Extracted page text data
=====

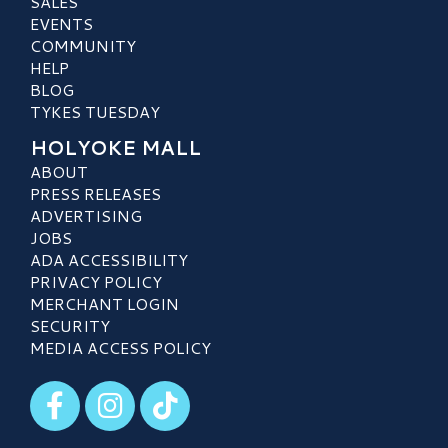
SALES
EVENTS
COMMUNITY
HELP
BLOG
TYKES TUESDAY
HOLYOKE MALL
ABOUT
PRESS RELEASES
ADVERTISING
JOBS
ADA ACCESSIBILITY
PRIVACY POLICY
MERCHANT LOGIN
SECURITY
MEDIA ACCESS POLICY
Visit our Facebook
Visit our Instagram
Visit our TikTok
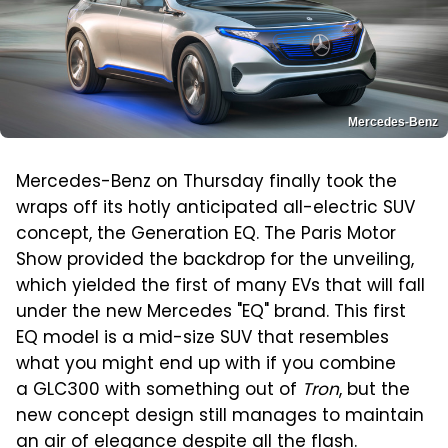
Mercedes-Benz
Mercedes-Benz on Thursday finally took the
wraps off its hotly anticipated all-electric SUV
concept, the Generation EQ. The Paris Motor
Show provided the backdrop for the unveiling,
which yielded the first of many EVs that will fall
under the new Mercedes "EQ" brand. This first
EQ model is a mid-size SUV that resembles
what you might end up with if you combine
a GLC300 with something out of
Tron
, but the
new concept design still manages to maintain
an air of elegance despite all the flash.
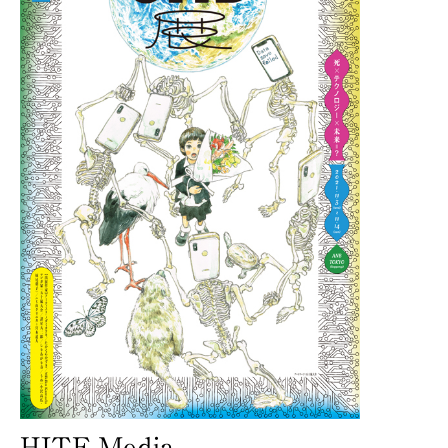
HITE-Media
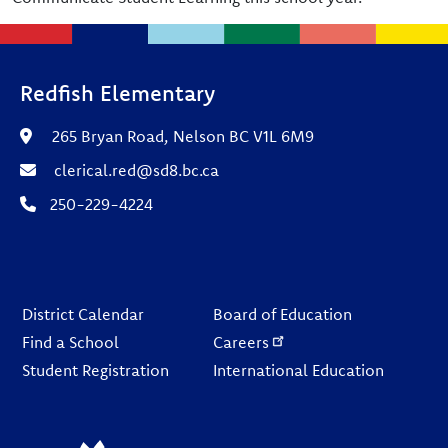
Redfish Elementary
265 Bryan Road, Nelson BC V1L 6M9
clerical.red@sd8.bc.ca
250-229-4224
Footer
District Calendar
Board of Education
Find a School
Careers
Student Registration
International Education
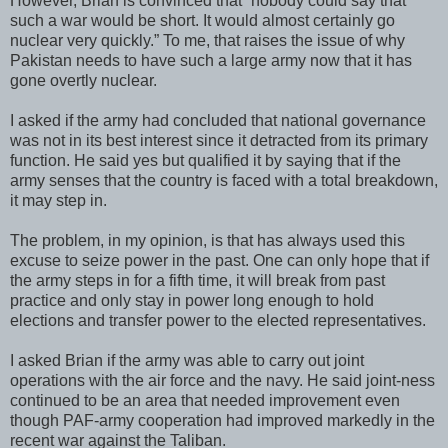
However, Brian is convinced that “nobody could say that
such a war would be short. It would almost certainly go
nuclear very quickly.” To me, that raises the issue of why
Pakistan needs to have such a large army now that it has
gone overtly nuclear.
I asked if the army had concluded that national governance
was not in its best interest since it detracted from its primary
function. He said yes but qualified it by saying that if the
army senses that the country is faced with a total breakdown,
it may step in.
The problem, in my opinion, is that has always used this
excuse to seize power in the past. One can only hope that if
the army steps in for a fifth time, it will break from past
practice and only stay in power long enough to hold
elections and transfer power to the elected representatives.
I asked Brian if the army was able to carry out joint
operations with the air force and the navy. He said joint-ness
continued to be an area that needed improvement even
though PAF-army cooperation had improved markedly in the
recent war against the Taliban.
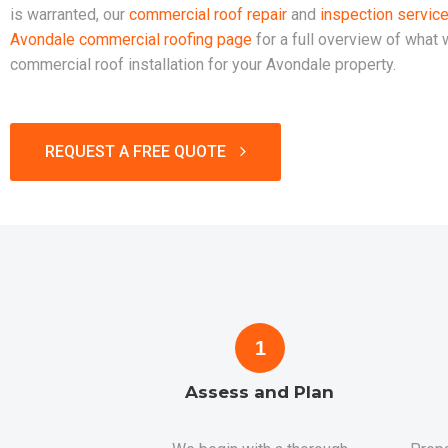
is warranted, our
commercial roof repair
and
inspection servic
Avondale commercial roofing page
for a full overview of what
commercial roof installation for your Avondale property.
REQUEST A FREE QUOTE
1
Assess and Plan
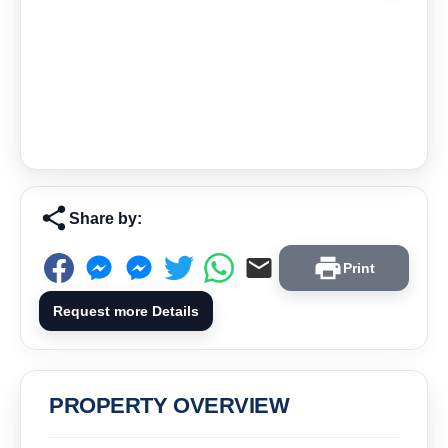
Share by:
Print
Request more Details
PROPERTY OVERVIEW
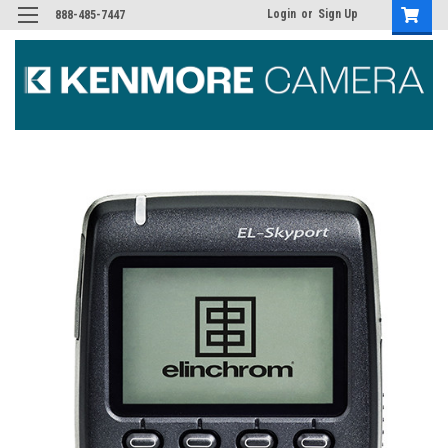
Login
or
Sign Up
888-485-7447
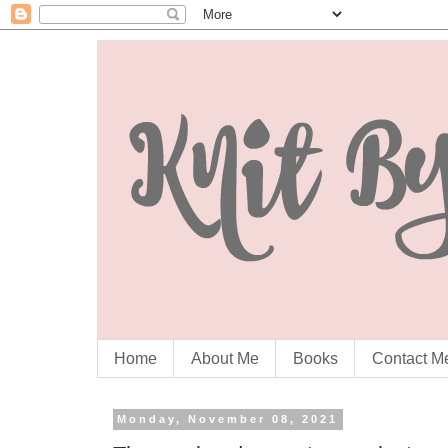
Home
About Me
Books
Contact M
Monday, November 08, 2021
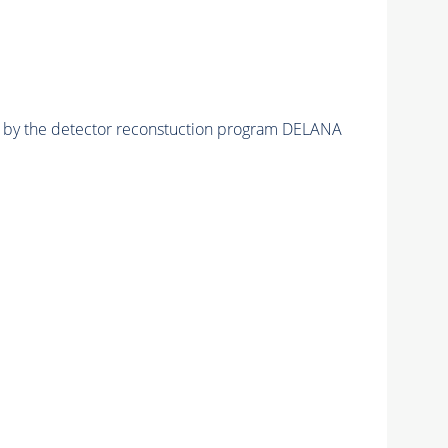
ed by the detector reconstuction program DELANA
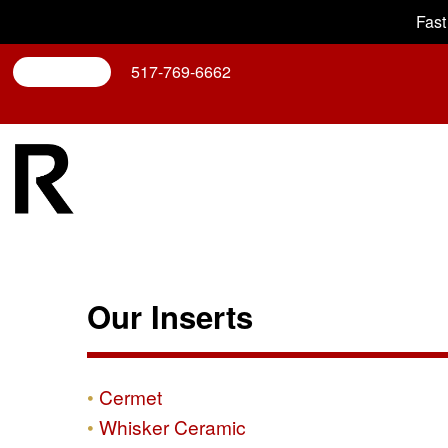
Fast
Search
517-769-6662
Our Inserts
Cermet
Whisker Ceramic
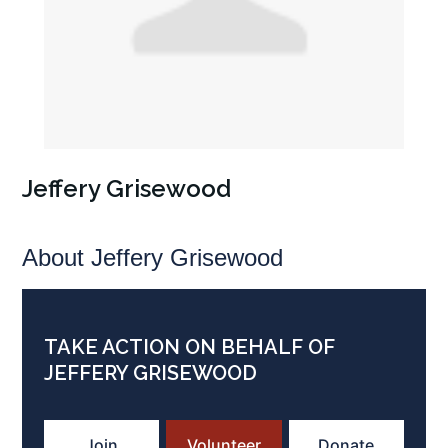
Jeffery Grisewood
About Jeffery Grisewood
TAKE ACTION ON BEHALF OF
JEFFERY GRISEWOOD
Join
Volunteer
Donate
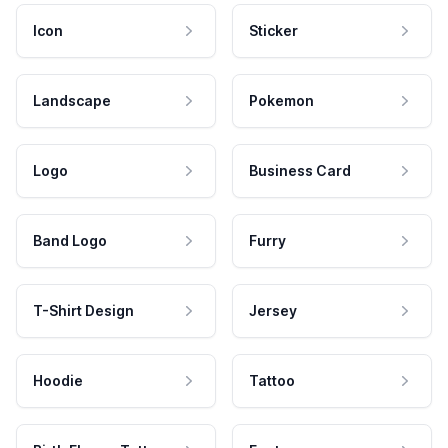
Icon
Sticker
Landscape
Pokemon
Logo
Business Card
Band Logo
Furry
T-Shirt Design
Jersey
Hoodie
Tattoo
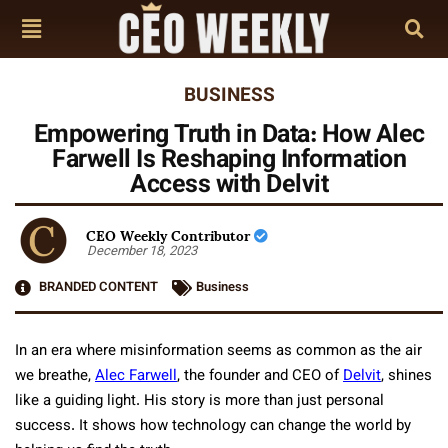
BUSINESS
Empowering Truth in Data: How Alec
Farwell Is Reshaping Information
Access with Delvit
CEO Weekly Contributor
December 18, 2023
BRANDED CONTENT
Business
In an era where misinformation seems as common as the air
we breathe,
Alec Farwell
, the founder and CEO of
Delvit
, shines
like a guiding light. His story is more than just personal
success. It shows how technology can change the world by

=====

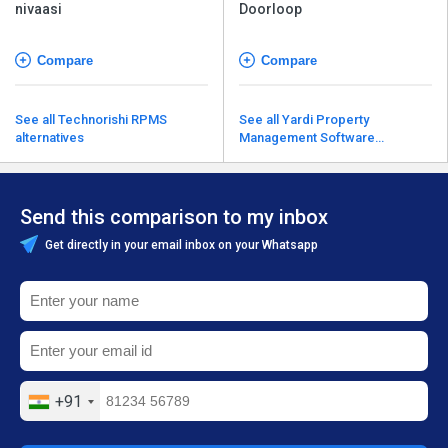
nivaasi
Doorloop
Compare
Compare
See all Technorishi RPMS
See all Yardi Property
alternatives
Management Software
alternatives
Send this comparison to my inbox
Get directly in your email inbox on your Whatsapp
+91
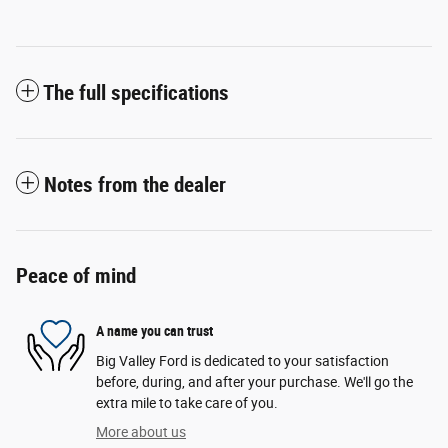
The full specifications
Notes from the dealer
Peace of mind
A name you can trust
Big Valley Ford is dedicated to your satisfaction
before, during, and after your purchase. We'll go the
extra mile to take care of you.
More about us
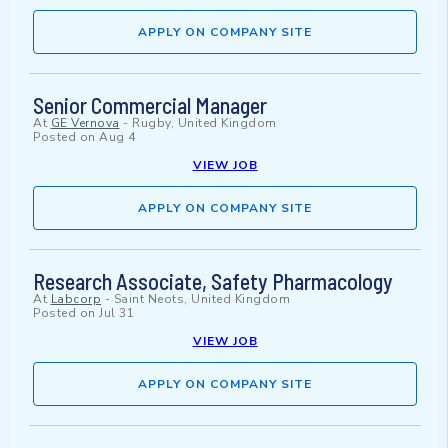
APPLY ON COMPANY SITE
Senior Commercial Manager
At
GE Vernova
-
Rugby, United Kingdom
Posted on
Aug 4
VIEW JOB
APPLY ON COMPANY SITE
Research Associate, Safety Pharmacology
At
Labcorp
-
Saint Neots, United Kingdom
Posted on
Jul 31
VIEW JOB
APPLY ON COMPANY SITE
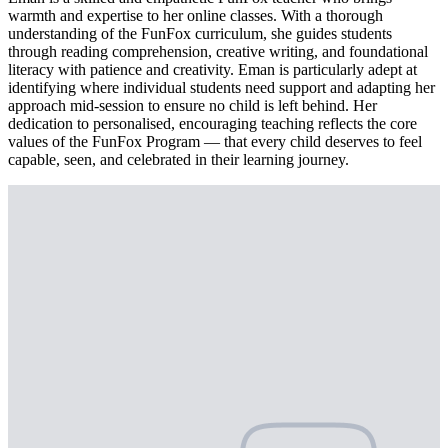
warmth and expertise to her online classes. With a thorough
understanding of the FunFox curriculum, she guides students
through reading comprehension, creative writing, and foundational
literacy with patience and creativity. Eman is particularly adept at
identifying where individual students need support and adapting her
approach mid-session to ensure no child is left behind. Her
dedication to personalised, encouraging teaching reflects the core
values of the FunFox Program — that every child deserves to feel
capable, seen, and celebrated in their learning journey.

=====

> [Task to complete] Only the number is needed here: how many lines in the data contain "Education"?

> [Response below] 2